Last week, The New York Times reported a story that shocked many students and NYU faculty members. The article revealed that the NYU administration gives away lavish parting bonuses to its administrative staff after they leave the institution.
In response to the growing uproar, Martin S. Dorph, NYU’s CFO, defended the administration’s decision in a university-wide email.
However, Dorph’s point, “We do not give gifts — we honor employment agreements,” is a distinction without a difference. In other words, a gift versus a gift stipulated in a contract is one and the same. The distinction is only relevant in a profit-driven company where greed is the motivating factor. Bonuses should be given to people who are doing amazing work, but should NYU President John Sexton be getting an $800,000 pension every year after he leaves on top of a $1.5 million salary? Jack Lew’s numbers are even more outrageous. The New York Times recently did a separate profile on Jack Lew, reporting that on top of an $800,000 annual salary, Lew also received “mortgages of roughly $1.5 million through the school as a prerequisite — $440,000 of which was forgiven by the university over time.”
The payouts are unnecessary and unethical. NYU’s counterargument is that these bonuses are market-driven, helping the university raise money. However, I find something dangerously disturbing about bringing marketization into the university ethos. NYU is a nonprofit, yet it is operating as if it were a Wall Street investment bank.
Thus, I would like to propose a provision to the NYU administration. How about inserting a clawback provision into the contracts to recuperate funds from those executives who leave NYU with unethically exorbitant severance packages? The clawback would not be introduced it into a contract retroactively; rather, you apply it through judicial and legal means. The idea of a “clawback” was discussed in the aftermath of the financial crisis of 2007 when executives of corporations going bankrupt and demanding a public bailout were walking away with enormous bonuses as well. In the case of some of the bailed out companies the government did intervene and “clawback” some of that excessive and inappropriate compensation.
It is true that Lew and other administrators may have performed well. However, since NYU is not an investment bank and is a recipient of federal funding, there is a case to be made that such compensation is altogether unethical and inappropriate in this context of nonprofit institutions of higher learning.
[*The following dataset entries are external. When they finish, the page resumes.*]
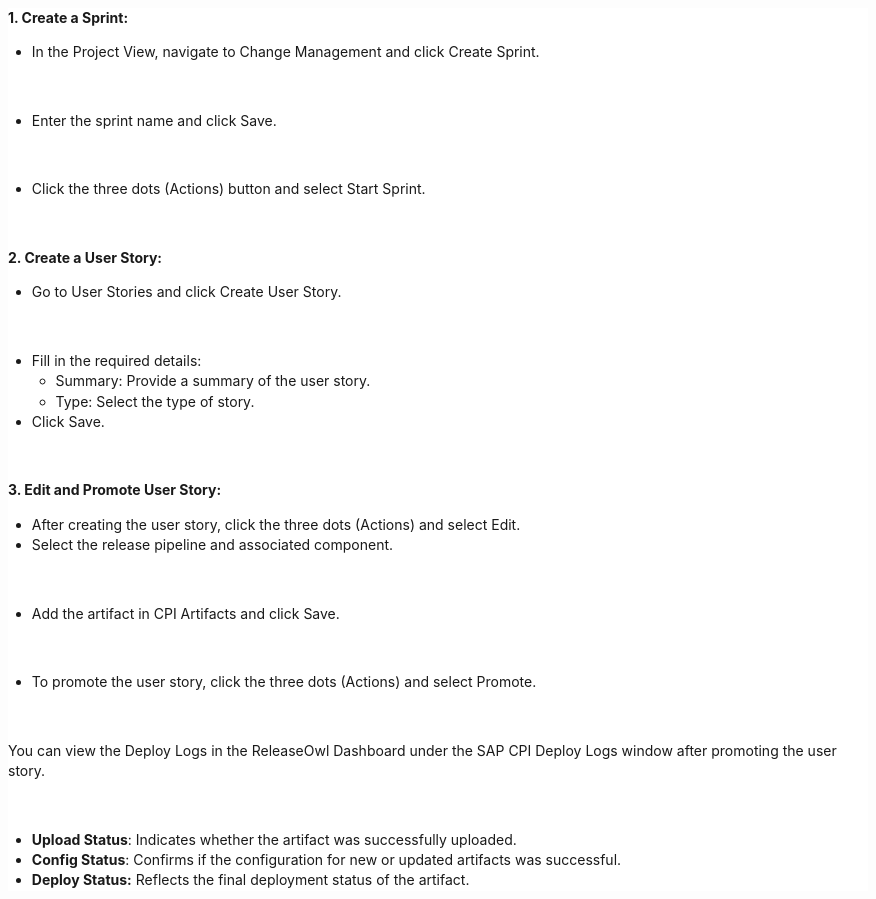 **1. Create a Sprint:**

* In the Project View, navigate to Change Management and click Create Sprint.

<figure><img src="https://open.gitbook.com/~gitbook/image?url=https%3A%2F%2F1890383800-files.gitbook.io%2F%7E%2Ffiles%2Fv0%2Fb%2Fgitbook-x-prod.appspot.com%2Fo%2Fspaces%252FDWyxe6hm5vqosFaByVgs%252Fuploads%252FmNKU2sdABLSdYD8THBMJ%252Fimage.png%3Falt%3Dmedia%26token%3D148b7df6-3388-4f68-8608-f07fcfca3bc2&#x26;width=768&#x26;dpr=4&#x26;quality=100&#x26;sign=d26feb3a&#x26;sv=2" alt=""><figcaption></figcaption></figure>

* Enter the sprint name and click Save.

<figure><img src="https://open.gitbook.com/~gitbook/image?url=https%3A%2F%2F1890383800-files.gitbook.io%2F%7E%2Ffiles%2Fv0%2Fb%2Fgitbook-x-prod.appspot.com%2Fo%2Fspaces%252FDWyxe6hm5vqosFaByVgs%252Fuploads%252Fe1LV3pYaq8dIsceMCoXr%252Fimage.png%3Falt%3Dmedia%26token%3D6135bc9b-ee72-40bb-ad18-74d42f8e8c37&#x26;width=768&#x26;dpr=4&#x26;quality=100&#x26;sign=29d3f868&#x26;sv=2" alt=""><figcaption></figcaption></figure>

* Click the three dots (Actions) button and select Start Sprint.

<figure><img src="https://open.gitbook.com/~gitbook/image?url=https%3A%2F%2F1890383800-files.gitbook.io%2F%7E%2Ffiles%2Fv0%2Fb%2Fgitbook-x-prod.appspot.com%2Fo%2Fspaces%252FDWyxe6hm5vqosFaByVgs%252Fuploads%252FNDMKoPBrp2ayYaDaiwEc%252Fimage.png%3Falt%3Dmedia%26token%3D144fc05a-7c29-4ab4-bfdf-94c157a48d67&#x26;width=768&#x26;dpr=4&#x26;quality=100&#x26;sign=d8926cd9&#x26;sv=2" alt=""><figcaption></figcaption></figure>

**2. Create a User Story:**

* Go to User Stories and click Create User Story.

<figure><img src="https://open.gitbook.com/~gitbook/image?url=https%3A%2F%2F1890383800-files.gitbook.io%2F%7E%2Ffiles%2Fv0%2Fb%2Fgitbook-x-prod.appspot.com%2Fo%2Fspaces%252FDWyxe6hm5vqosFaByVgs%252Fuploads%252FYlwvD3NwEiFem8OD9m5Z%252Fimage.png%3Falt%3Dmedia%26token%3Ddfc50a0f-8c73-4d9f-a01f-32cea788ba3a&#x26;width=768&#x26;dpr=4&#x26;quality=100&#x26;sign=2c8f8987&#x26;sv=2" alt=""><figcaption></figcaption></figure>

* Fill in the required details:
  * Summary: Provide a summary of the user story.
  * Type: Select the type of story.
* Click Save.

<figure><img src="https://open.gitbook.com/~gitbook/image?url=https%3A%2F%2F1890383800-files.gitbook.io%2F%7E%2Ffiles%2Fv0%2Fb%2Fgitbook-x-prod.appspot.com%2Fo%2Fspaces%252FDWyxe6hm5vqosFaByVgs%252Fuploads%252Fc9TGaPtrkmNBxUzDYVxD%252Fimage.png%3Falt%3Dmedia%26token%3D28da5785-6e65-4173-a54e-3d851a38f0bc&#x26;width=768&#x26;dpr=4&#x26;quality=100&#x26;sign=90df48aa&#x26;sv=2" alt=""><figcaption></figcaption></figure>

**3. Edit and Promote User Story:**

* After creating the user story, click the three dots (Actions) and select Edit.
* Select the release pipeline and associated component.

<figure><img src="https://open.gitbook.com/~gitbook/image?url=https%3A%2F%2F1890383800-files.gitbook.io%2F%7E%2Ffiles%2Fv0%2Fb%2Fgitbook-x-prod.appspot.com%2Fo%2Fspaces%252FDWyxe6hm5vqosFaByVgs%252Fuploads%252FeD366SyvvQ7ouh2VbX02%252Fimage.png%3Falt%3Dmedia%26token%3D535bf75c-91ba-4574-a5f4-7ae8787b89c0&#x26;width=768&#x26;dpr=4&#x26;quality=100&#x26;sign=822952da&#x26;sv=2" alt=""><figcaption></figcaption></figure>

* Add the artifact in CPI Artifacts and click Save.

<figure><img src="https://open.gitbook.com/~gitbook/image?url=https%3A%2F%2F1890383800-files.gitbook.io%2F%7E%2Ffiles%2Fv0%2Fb%2Fgitbook-x-prod.appspot.com%2Fo%2Fspaces%252FDWyxe6hm5vqosFaByVgs%252Fuploads%252FPcITB55xOHIa1iAxWnyl%252Fimage.png%3Falt%3Dmedia%26token%3D9e314683-38d7-43d2-9bc7-4f113664ef35&#x26;width=768&#x26;dpr=4&#x26;quality=100&#x26;sign=4d69f1a7&#x26;sv=2" alt=""><figcaption></figcaption></figure>

* To promote the user story, click the three dots (Actions) and select Promote.

<figure><img src="https://open.gitbook.com/~gitbook/image?url=https%3A%2F%2F1890383800-files.gitbook.io%2F%7E%2Ffiles%2Fv0%2Fb%2Fgitbook-x-prod.appspot.com%2Fo%2Fspaces%252FDWyxe6hm5vqosFaByVgs%252Fuploads%252F1EFquacxP4WyuxUXUCZF%252Fimage.png%3Falt%3Dmedia%26token%3D18776298-676d-4d55-b0b0-1ba192953b3b&#x26;width=768&#x26;dpr=4&#x26;quality=100&#x26;sign=c4368f77&#x26;sv=2" alt=""><figcaption></figcaption></figure>

You can view the Deploy Logs in the ReleaseOwl Dashboard under the SAP CPI Deploy Logs window after promoting the user story.

<figure><img src="https://open.gitbook.com/~gitbook/image?url=https%3A%2F%2F1890383800-files.gitbook.io%2F%7E%2Ffiles%2Fv0%2Fb%2Fgitbook-x-prod.appspot.com%2Fo%2Fspaces%252FDWyxe6hm5vqosFaByVgs%252Fuploads%252FdhXdkl0pUKtuJV6Gywm0%252Fimage.png%3Falt%3Dmedia%26token%3D05473dc5-ec4a-4a83-99c4-6211b496ab7e&#x26;width=768&#x26;dpr=4&#x26;quality=100&#x26;sign=b86e793d&#x26;sv=2" alt=""><figcaption></figcaption></figure>

* **Upload Status**: Indicates whether the artifact was successfully uploaded.
* **Config Status**: Confirms if the configuration for new or updated artifacts was successful.
* **Deploy Status:** Reflects the final deployment status of the artifact.
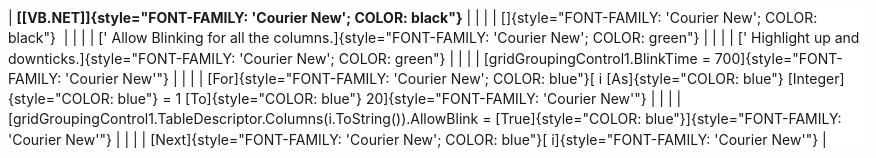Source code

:| **[\[VB.NET\]]{style="FONT-FAMILY: 'Courier New'; COLOR: black"}**                                                                                                                                                                                                                                                                                                                     |
|                                                                                                                                                                                                                                                                                                                                                                                        |
| []{style="FONT-FAMILY: 'Courier New'; COLOR: black"}                                                                                                                                                                                                                                                                                                                                   |
|                                                                                                                                                                                                                                                                                                                                                                                        |
| [\' Allow Blinking for all the columns.]{style="FONT-FAMILY: 'Courier New'; COLOR: green"}                                                                                                                                                                                                                                                                                             |
|                                                                                                                                                                                                                                                                                                                                                                                        |
| [\' Highlight up and downticks.]{style="FONT-FAMILY: 'Courier New'; COLOR: green"}                                                                                                                                                                                                                                                                                                     |
|                                                                                                                                                                                                                                                                                                                                                                                        |
| [gridGroupingControl1.BlinkTime = 700]{style="FONT-FAMILY: 'Courier New'"}                                                                                                                                                                                                                                                                                                             |
|                                                                                                                                                                                                                                                                                                                                                                                        |
| [For]{style="FONT-FAMILY: 'Courier New'; COLOR: blue"}[ i [As]{style="COLOR: blue"} [Integer]{style="COLOR: blue"} = 1 [To]{style="COLOR: blue"} 20]{style="FONT-FAMILY: 'Courier New'"}                                                                                                                                                                                               |
|                                                                                                                                                                                                                                                                                                                                                                                        |
| [gridGroupingControl1.TableDescriptor.Columns(i.ToString()).AllowBlink = [True]{style="COLOR: blue"}]{style="FONT-FAMILY: 'Courier New'"}                                                                                                                                                                                                                                              |
|                                                                                                                                                                                                                                                                                                                                                                                        |
| [Next]{style="FONT-FAMILY: 'Courier New'; COLOR: blue"}[ i]{style="FONT-FAMILY: 'Courier New'"}                                                                                                                                                                                                                                                                                        |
Indeed in the case of Lew, we can even say there is a possibility of criminality since the “sweetheart” deal he negotiated between Citibank and NYU amounts to a kickback scheme, whereby NYU sends its students to borrow money from Citi, which gets its loan money from the Federal Reserve, and Citi in turn “kicks back” a percentage of the loan amount to NYU. (This kickback scheme is detailed here). And after Lew brokered this deal between Citibank and NYU, he left to take a position at Citi. So he is being rewarded by both parties. Lew’s case is strikingly analogous to what is called the “revolving door” in Washington, where congressmen cut deals for industry and then leave congress to take up cushy positions within those industries that they have helped.
The clawback I propose would be a legally-driven effort to recuperate the money already paid out to Lew and others like him, even if it happened to be stipulated in his contract. In other words, there should be a mechanism for addressing this impropriety, rather than the glib and cynical dismissal of Dorph that such payment was justified by the sheer fact of its having been contractual.